Cryo-EM structures make up approximately 15% of our data. As with crystallographic structures, raw data are not available from the wwPDB, but the three-dimensional map reconstructed from the microscopic single particle images is deposited, allowing the calculation of the fit between model and map in the form of a Fourier Shell Correlation (FSC). The model-map FSC is plotted as a curve, which estimates agreement between features resolvable at different resolutions. For a well-fitted model, a model-map FSC of 0.5 roughly corresponds to the cryo-EM map resolution (which is determined as where the FSC between two half-maps drops below 0.143). To calculate FSCs, we use the CCP-EM model validation task which utilizes REFMAC5 and calculates real-space Cross-Correlation Coefficient (CCC), Mutual Information (MI) and Segment Manders’ Overlap Coefficient (SMOC). While MI is a single value score to evaluate how well model and map agree, the SMOC score evaluates the fit of each modelled residue individually and can help to find regions where errors occur in the model in relation to the map. Z-scores highlight residues with a low score relative to their neighbours and point to potential misfits.

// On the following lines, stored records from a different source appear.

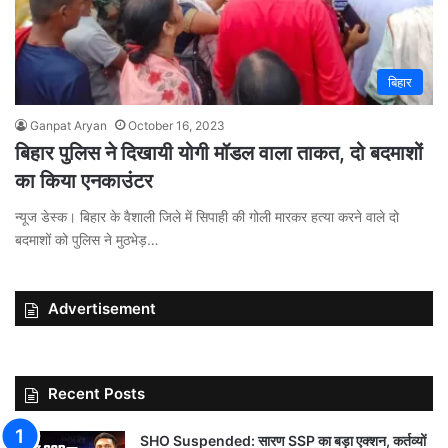
बिहार
Ganpat Aryan
October 16, 2023
बिहार पुलिस ने दिखायी योगी मॉडल वाला ताकत, दो बदमाशों
का किया एनकाउंटर
न्यूज डेस्क। बिहार के वैशाली जिले में सिपाही की गोली मारकर हत्या करने वाले दो
बदमाशों को पुलिस ने मुठभेड़…
Advertisement
Recent Posts
SHO Suspended: सारण SSP का बड़ा एक्शन, कर्तव्यों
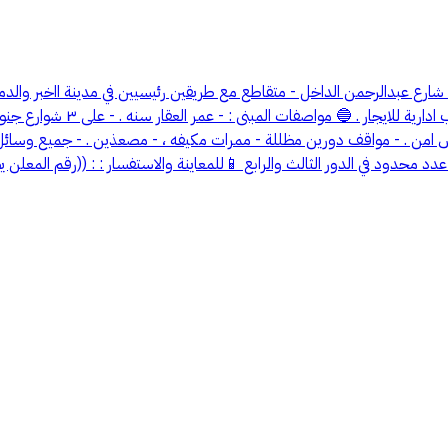
جنوببة - شارع عبدالرحمن الداخل - متقاطع مع طريقين رئيسيين في مدينة ااخبر 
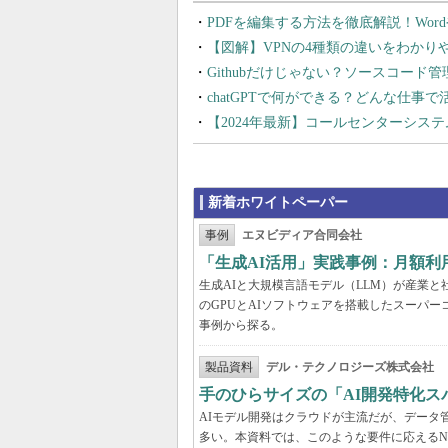
PDFを編集する方法を徹底解説！Wor
【図解】VPNの4種類の違いをわか
Githubだけじゃない？ソースコード
chatGPTで何ができる？どんな仕事
【2024年最新】コールセンターシス
新着ホワイトペーパー
事例
エヌビディア合同会社
「生成AI活用」実践事例：月額
生成AIと大規模言語モデル（LLM）が産業
のGPUとAIソフトウェアを搭載したスーパー
事例から探る。
製品資料
デル・テクノロジーズ株式会社
手のひらサイズの「AI開発特化ス
AIモデル開発はクラウドが主流だが、データ
多い。本資料では、このような要件に応えるNVI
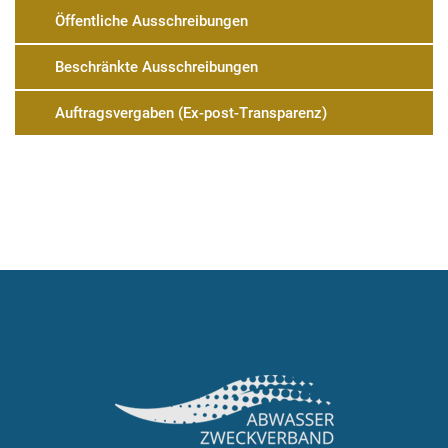
Öffentliche Ausschreibungen
Beschränkte Ausschreibungen
Auftragsvergaben (Ex-post-Transparenz)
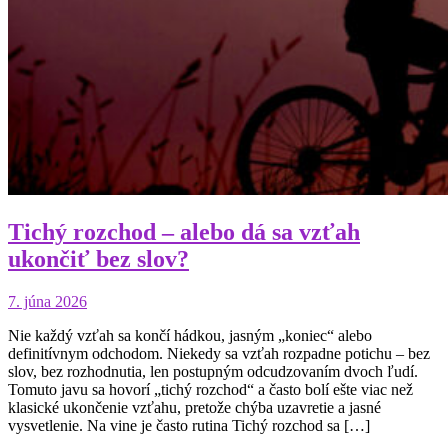
Tichý rozchod – alebo dá sa vzťah
ukončiť bez slov?
7. júna 2026
Nie každý vzťah sa končí hádkou, jasným „koniec“ alebo
definitívnym odchodom. Niekedy sa vzťah rozpadne potichu – bez
slov, bez rozhodnutia, len postupným odcudzovaním dvoch ľudí.
Tomuto javu sa hovorí „tichý rozchod“ a často bolí ešte viac než
klasické ukončenie vzťahu, pretože chýba uzavretie a jasné
vysvetlenie. Na vine je často rutina Tichý rozchod sa […]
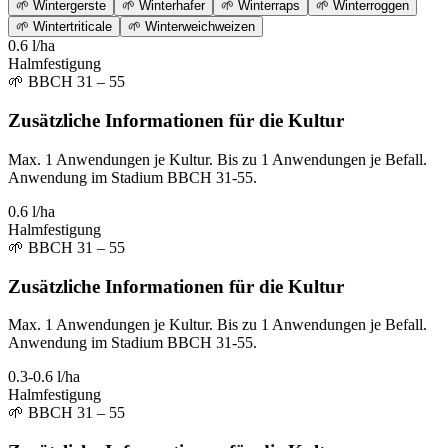
🌱
Wintergerste
🌱
Winterhafer
🌱
Winterraps
🌱
Winterroggen
🌱
Wintertriticale
🌱
Winterweichweizen
0.6 l/ha
Halmfestigung
🌱
BBCH 31 – 55
Zusätzliche Informationen für die Kultur
Max. 1 Anwendungen je Kultur. Bis zu 1 Anwendungen je Befall.
Anwendung im Stadium BBCH 31-55.
0.6 l/ha
Halmfestigung
🌱
BBCH 31 – 55
Zusätzliche Informationen für die Kultur
Max. 1 Anwendungen je Kultur. Bis zu 1 Anwendungen je Befall.
Anwendung im Stadium BBCH 31-55.
0.3-0.6 l/ha
Halmfestigung
🌱
BBCH 31 – 55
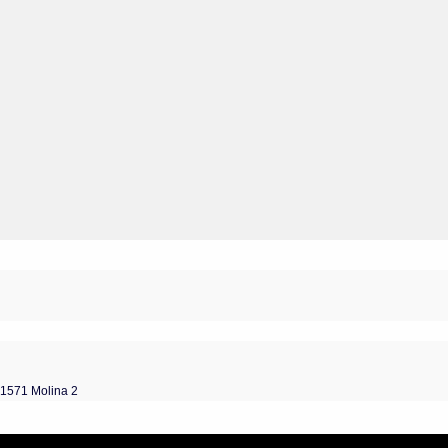
 1571 Molina 2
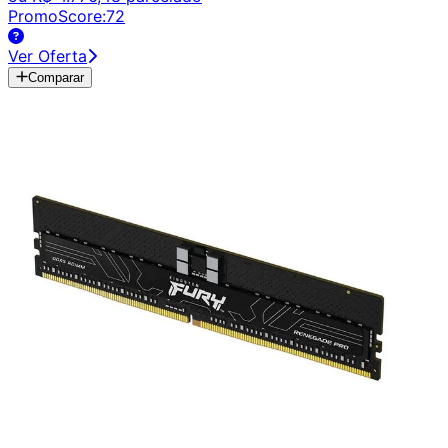
PromoScore:
72
Ver Oferta
Comparar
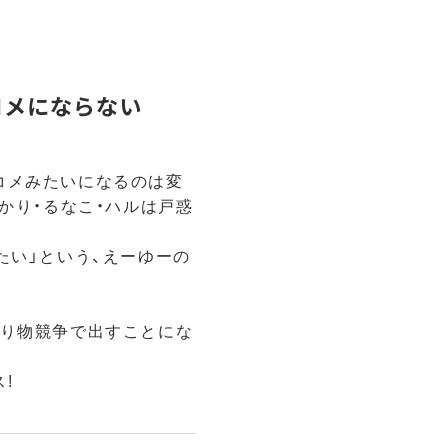
コメにならない
コメみたいになるのは変
あかり・るなこ・ハルは戸惑
たい」という、えーゆーの
借り物競争で出すことにな
!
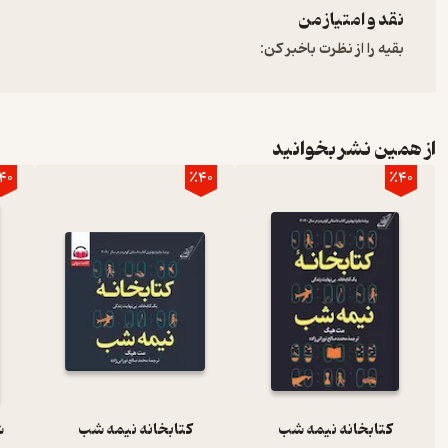
نقد و امتیاز من
بقیه را از نظرت باخبر کن:
از همین نشر بخوانید
40
٪40
٪40
کتابخانه نیمه شب
کتابخانه نیمه شب
ش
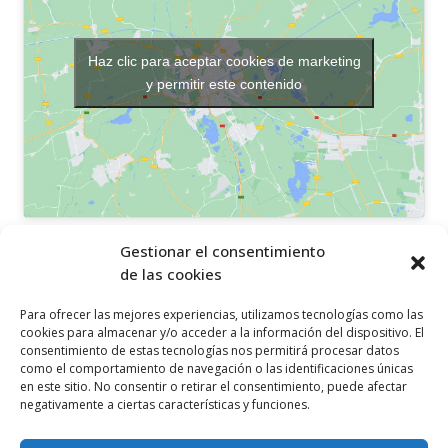
Haz clic para aceptar cookies de marketing
y permitir este contenido
OTROS ENLACES
Gestionar el consentimiento
de las cookies
Política de privacidad
Para ofrecer las mejores experiencias, utilizamos tecnologías como las
Política de cookies
cookies para almacenar y/o acceder a la información del dispositivo. El
consentimiento de estas tecnologías nos permitirá procesar datos
Aviso legal
como el comportamiento de navegación o las identificaciones únicas
en este sitio. No consentir o retirar el consentimiento, puede afectar
Canal ético
negativamente a ciertas características y funciones.
SÍGUENOS EN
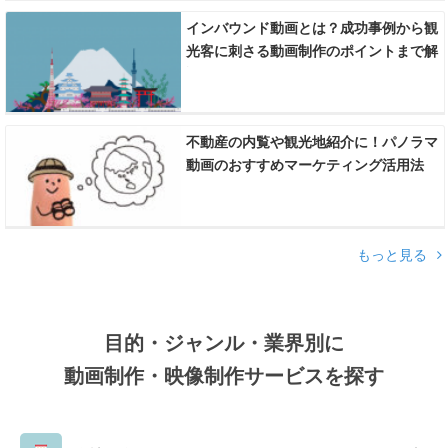
インバウンド動画とは？成功事例から観
光客に刺さる動画制作のポイントまで解
説！
不動産の内覧や観光地紹介に！パノラマ
動画のおすすめマーケティング活用法
もっと見る
目的・ジャンル・業界別に
動画制作・映像制作サービスを探す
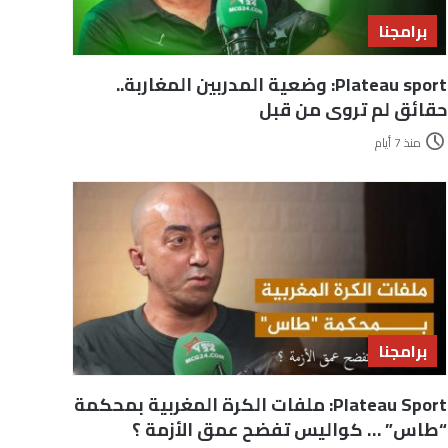
برامجنا
Plateau sport: وضعية المدربين المغاربة..
حقائق لم تروى من قبل
منذ 7 أيام
برامجنا
Plateau Sport: ملفات الكرة المغربية بمحكمة
“طاس” … كواليس تفضح عمق الأزمة ؟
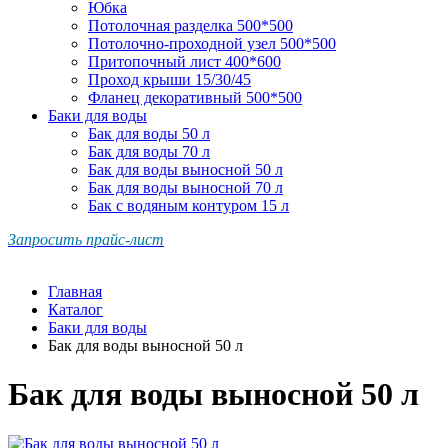
Юбка
Потолочная разделка 500*500
Потолочно-проходной узел 500*500
Притопочный лист 400*600
Проход крыши 15/30/45
Фланец декоративный 500*500
Баки для воды
Бак для воды 50 л
Бак для воды 70 л
Бак для воды выносной 50 л
Бак для воды выносной 70 л
Бак с водяным контуром 15 л
Запросить прайс-лист
Главная
Каталог
Баки для воды
Бак для воды выносной 50 л
Бак для воды выносной 50 л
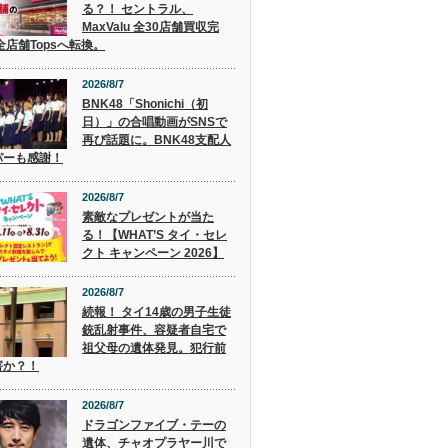
る？！ セントラル、
MaxValu 全30店舗買収完
全店舗Topsへ転換。
2026/8/7
BNK48「Shonichi（初
日）」の合唱動画がSNSで
再び話題に。BNK48支配人
パーも感謝！
2026/8/7
素敵なプレゼントが当た
る！【WHAT’S タイ・セレ
クト キャンペーン 2026】
2026/8/7
続報！ タイ14歳の男子生徒
銃乱射事件、容疑者自宅で
祖父母の遺体発見。犯行前
害か？！
2026/8/7
ドラゴンファイブ・テーの
遺体、チャオプラヤー川で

In addition to this validation, we run Haruspex (), a neural network to annotate reconstruction maps to evaluate which secondary structures can be recognized automatically in the map.
Even with state-of-the-art automatic methods at hand, experienced human inspection residue-by-residue remains the best way to judge the quality of a structure, highlighting the continuing need for expert structure solvers. Given the flood of new SARS-CoV-2 structures, resources have not permitted us to check all structures manually. Therefore, we have selected several representative structures to give a residue-by-residue inspection by our expert structure solvers. The structures that have been reprocessed manually can be found here [link].
The most important information about any single structure is gathered in the README.md in each PDB entry directory. Online users can directly visualise the reports in the browser.
An overall description is provided by our structural/molecular biology specialists based on the deposition report as well as the relative literature of the structure entry. The description includes the general function of the protein, the intended purpose of solving such a structure, the potential binding ligands and conclusions (if any) one can acquire from the model.
If the raw data (diffraction images for X-ray diffraction data, primary maps for cryo-em data) are available from dedicated databases, a link will be provided.
A data summary is generated to give an overview on the results of the automatic validation which includes data quality, model quality, geometric scores and AUSPEX pathologies.
Other useful links such as to the PDBe knowledge base or the 3D bionotes structural viewer are also included.